The Saville report into the killing of 14 civilians on Bloody Sunday will be published at the end of March, days after the Northern Ireland secretary, Shaun Woodward, reads the findings.
Woodward said he hoped to make Lord Saville's investigation public within days of receiving it.
But some of the families of those shot dead by British soldiers in Derry's Bogside on 30 January 1972 expressed concern that government lawyers would have the chance to scrutinise the report before they saw it.
At a meeting in Derry last night the relatives asked Woodward to give them the report at the same time as he received it. The report is to go to the government in the week beginning 22 March.
The families had previously criticised Woodward after being told they would not get the report until two weeks after the government. They said they feared it could be amended or have parts withheld by government agencies.

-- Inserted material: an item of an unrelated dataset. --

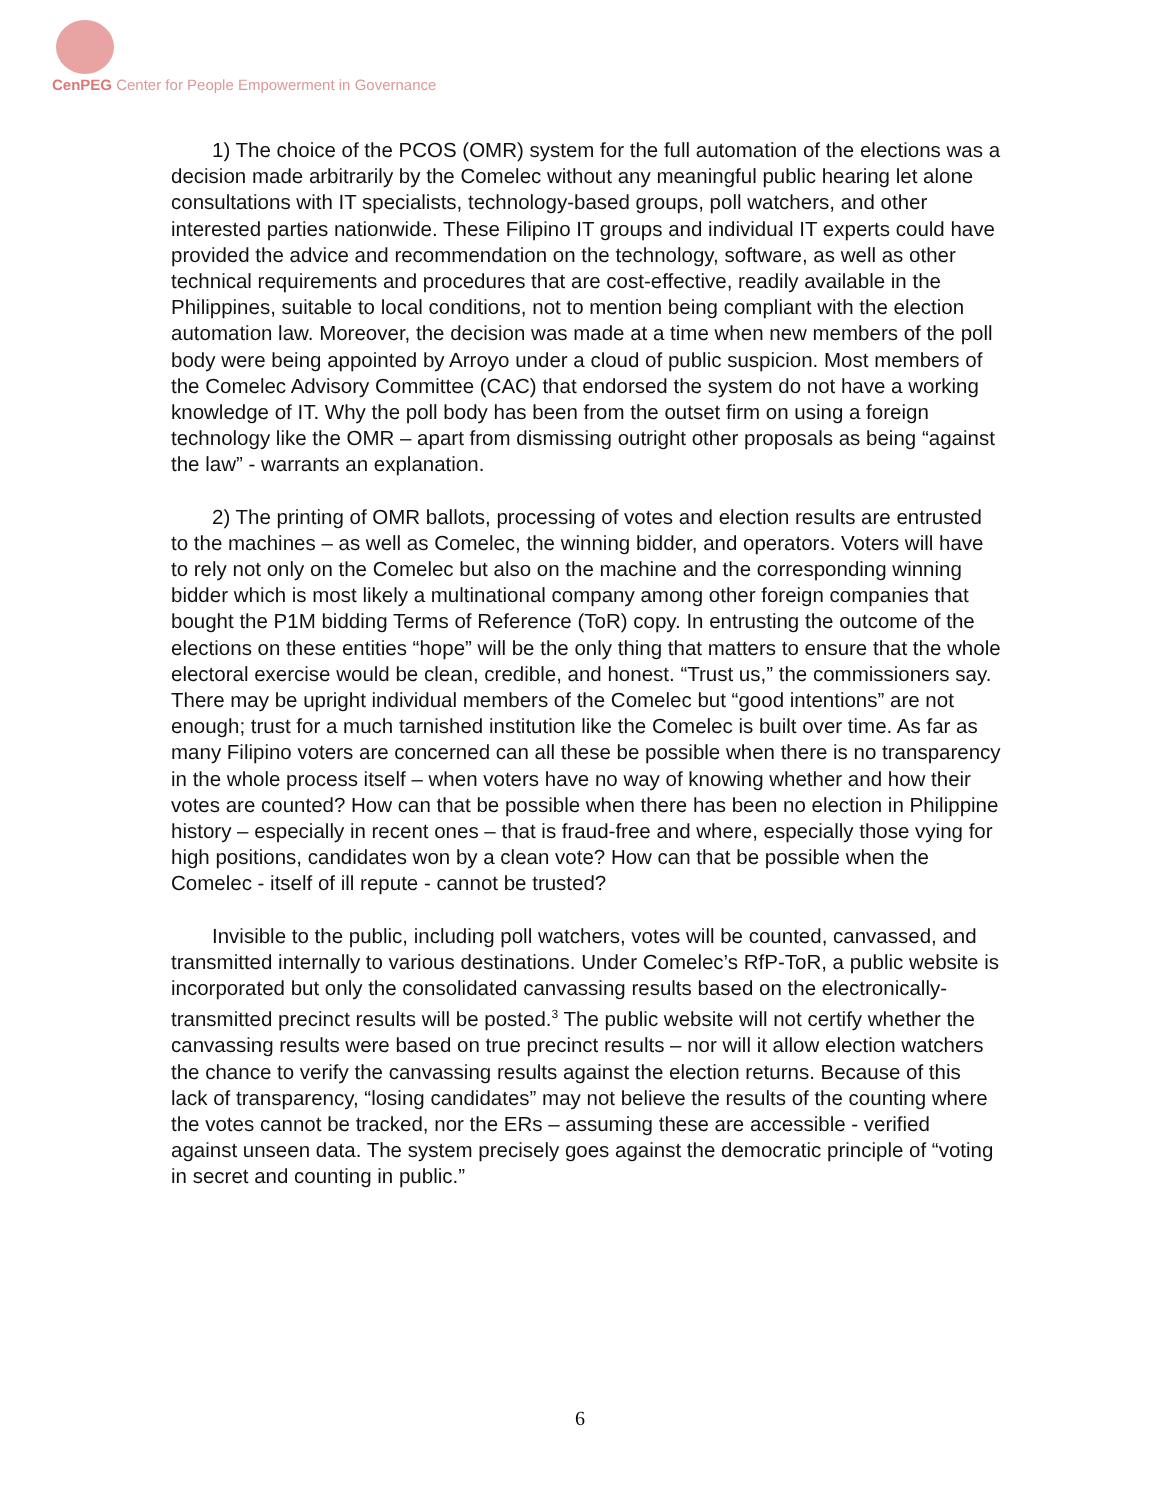CenPEG Center for People Empowerment in Governance
1) The choice of the PCOS (OMR) system for the full automation of the elections was a decision made arbitrarily by the Comelec without any meaningful public hearing let alone consultations with IT specialists, technology-based groups, poll watchers, and other interested parties nationwide. These Filipino IT groups and individual IT experts could have provided the advice and recommendation on the technology, software, as well as other technical requirements and procedures that are cost-effective, readily available in the Philippines, suitable to local conditions, not to mention being compliant with the election automation law. Moreover, the decision was made at a time when new members of the poll body were being appointed by Arroyo under a cloud of public suspicion. Most members of the Comelec Advisory Committee (CAC) that endorsed the system do not have a working knowledge of IT. Why the poll body has been from the outset firm on using a foreign technology like the OMR – apart from dismissing outright other proposals as being “against the law” - warrants an explanation.
2) The printing of OMR ballots, processing of votes and election results are entrusted to the machines – as well as Comelec, the winning bidder, and operators. Voters will have to rely not only on the Comelec but also on the machine and the corresponding winning bidder which is most likely a multinational company among other foreign companies that bought the P1M bidding Terms of Reference (ToR) copy. In entrusting the outcome of the elections on these entities “hope” will be the only thing that matters to ensure that the whole electoral exercise would be clean, credible, and honest. “Trust us,” the commissioners say. There may be upright individual members of the Comelec but “good intentions” are not enough; trust for a much tarnished institution like the Comelec is built over time. As far as many Filipino voters are concerned can all these be possible when there is no transparency in the whole process itself – when voters have no way of knowing whether and how their votes are counted? How can that be possible when there has been no election in Philippine history – especially in recent ones – that is fraud-free and where, especially those vying for high positions, candidates won by a clean vote? How can that be possible when the Comelec - itself of ill repute - cannot be trusted?
Invisible to the public, including poll watchers, votes will be counted, canvassed, and transmitted internally to various destinations. Under Comelec’s RfP-ToR, a public website is incorporated but only the consolidated canvassing results based on the electronically-transmitted precinct results will be posted.<sup>3</sup> The public website will not certify whether the canvassing results were based on true precinct results – nor will it allow election watchers the chance to verify the canvassing results against the election returns. Because of this lack of transparency, “losing candidates” may not believe the results of the counting where the votes cannot be tracked, nor the ERs – assuming these are accessible - verified against unseen data. The system precisely goes against the democratic principle of “voting in secret and counting in public.”
6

On Wednesday Woodward told the Northern Ireland affairs committee at Westminster that the report had taken too long to complete. He warned that it could languish in a warehouse for weeks if a general election was called.

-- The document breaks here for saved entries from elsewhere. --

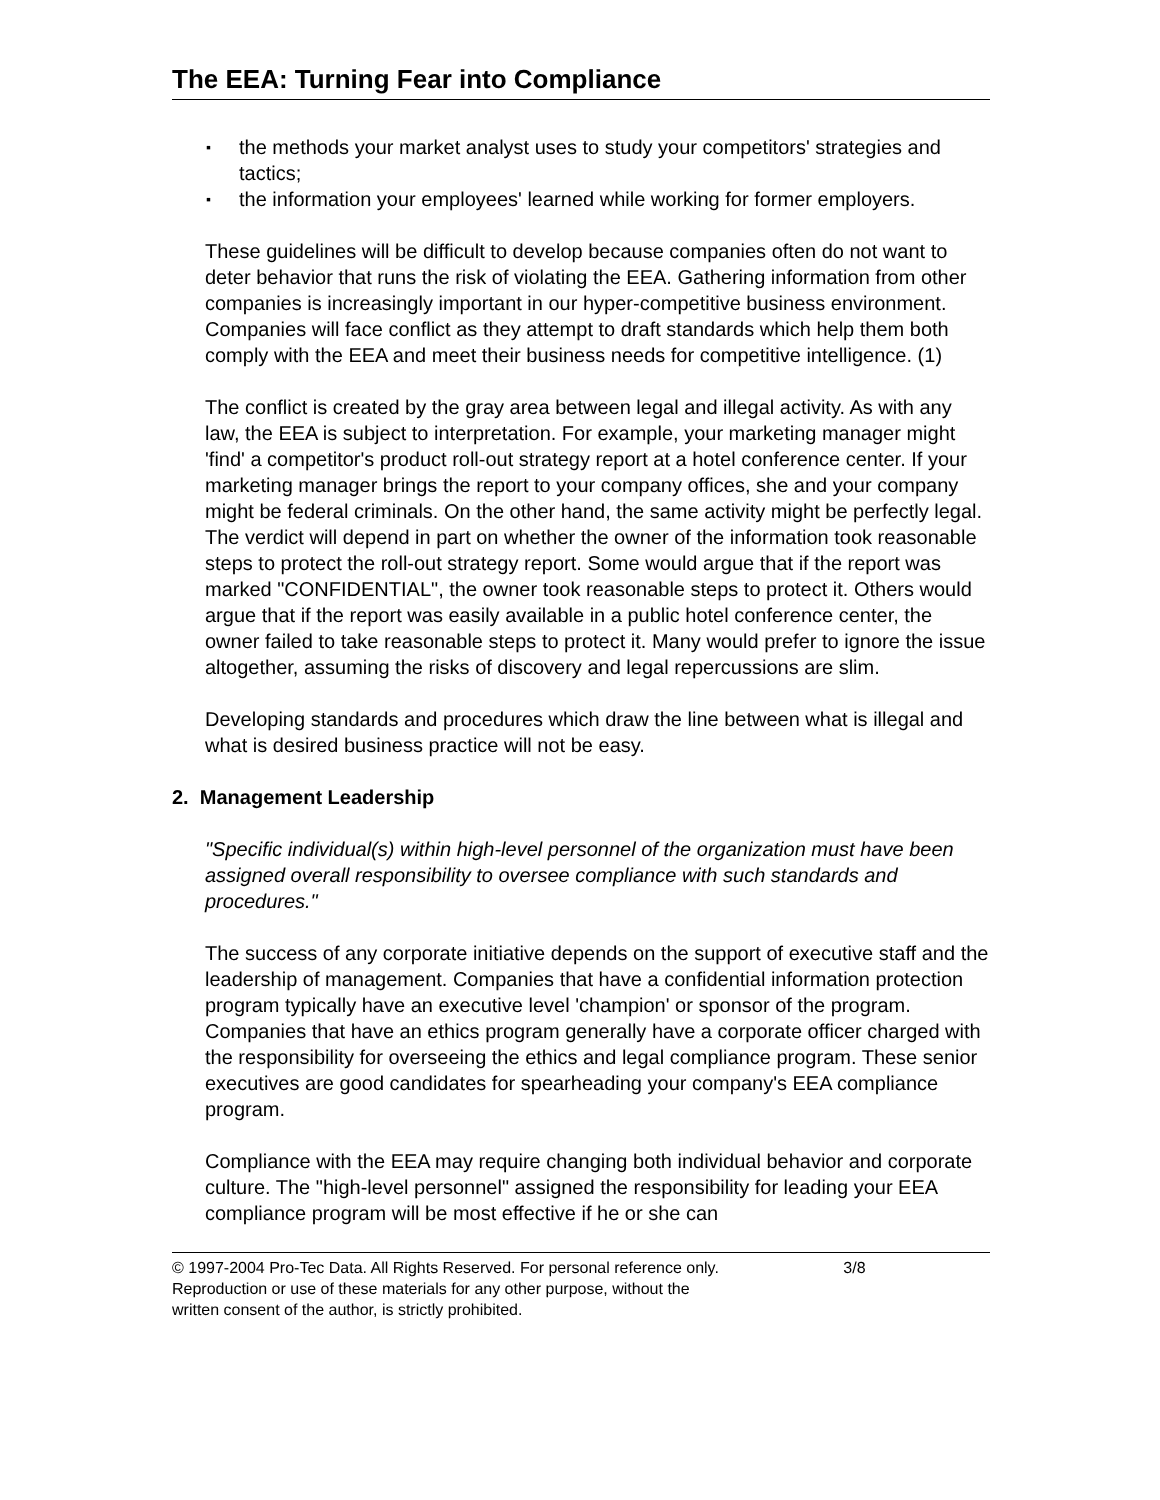The EEA: Turning Fear into Compliance
▪ the methods your market analyst uses to study your competitors' strategies and tactics;
▪ the information your employees' learned while working for former employers.
These guidelines will be difficult to develop because companies often do not want to deter behavior that runs the risk of violating the EEA. Gathering information from other companies is increasingly important in our hyper-competitive business environment. Companies will face conflict as they attempt to draft standards which help them both comply with the EEA and meet their business needs for competitive intelligence. (1)
The conflict is created by the gray area between legal and illegal activity. As with any law, the EEA is subject to interpretation. For example, your marketing manager might 'find' a competitor's product roll-out strategy report at a hotel conference center. If your marketing manager brings the report to your company offices, she and your company might be federal criminals. On the other hand, the same activity might be perfectly legal. The verdict will depend in part on whether the owner of the information took reasonable steps to protect the roll-out strategy report. Some would argue that if the report was marked "CONFIDENTIAL", the owner took reasonable steps to protect it. Others would argue that if the report was easily available in a public hotel conference center, the owner failed to take reasonable steps to protect it. Many would prefer to ignore the issue altogether, assuming the risks of discovery and legal repercussions are slim.
Developing standards and procedures which draw the line between what is illegal and what is desired business practice will not be easy.
2. Management Leadership
"Specific individual(s) within high-level personnel of the organization must have been assigned overall responsibility to oversee compliance with such standards and procedures."
The success of any corporate initiative depends on the support of executive staff and the leadership of management. Companies that have a confidential information protection program typically have an executive level 'champion' or sponsor of the program. Companies that have an ethics program generally have a corporate officer charged with the responsibility for overseeing the ethics and legal compliance program. These senior executives are good candidates for spearheading your company's EEA compliance program.
Compliance with the EEA may require changing both individual behavior and corporate culture. The "high-level personnel" assigned the responsibility for leading your EEA compliance program will be most effective if he or she can
© 1997-2004 Pro-Tec Data. All Rights Reserved. For personal reference only. 3/8
Reproduction or use of these materials for any other purpose, without the
written consent of the author, is strictly prohibited.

Woodward promised he would only take about two weeks to consider the large document but said nobody knew when Gordon Brown would call the election.
The £200m inquiry was set up in 1998 to re-examine the Bogside shootings.
Meanwhile the Alliance Party leader, David Ford, met Bloody Sunday families last night and apologised for labelling the inquiry "pointless". Ford, who is tipped to be the new Northern Ireland justice minister, admitted his remarks were "clumsy and insensitive".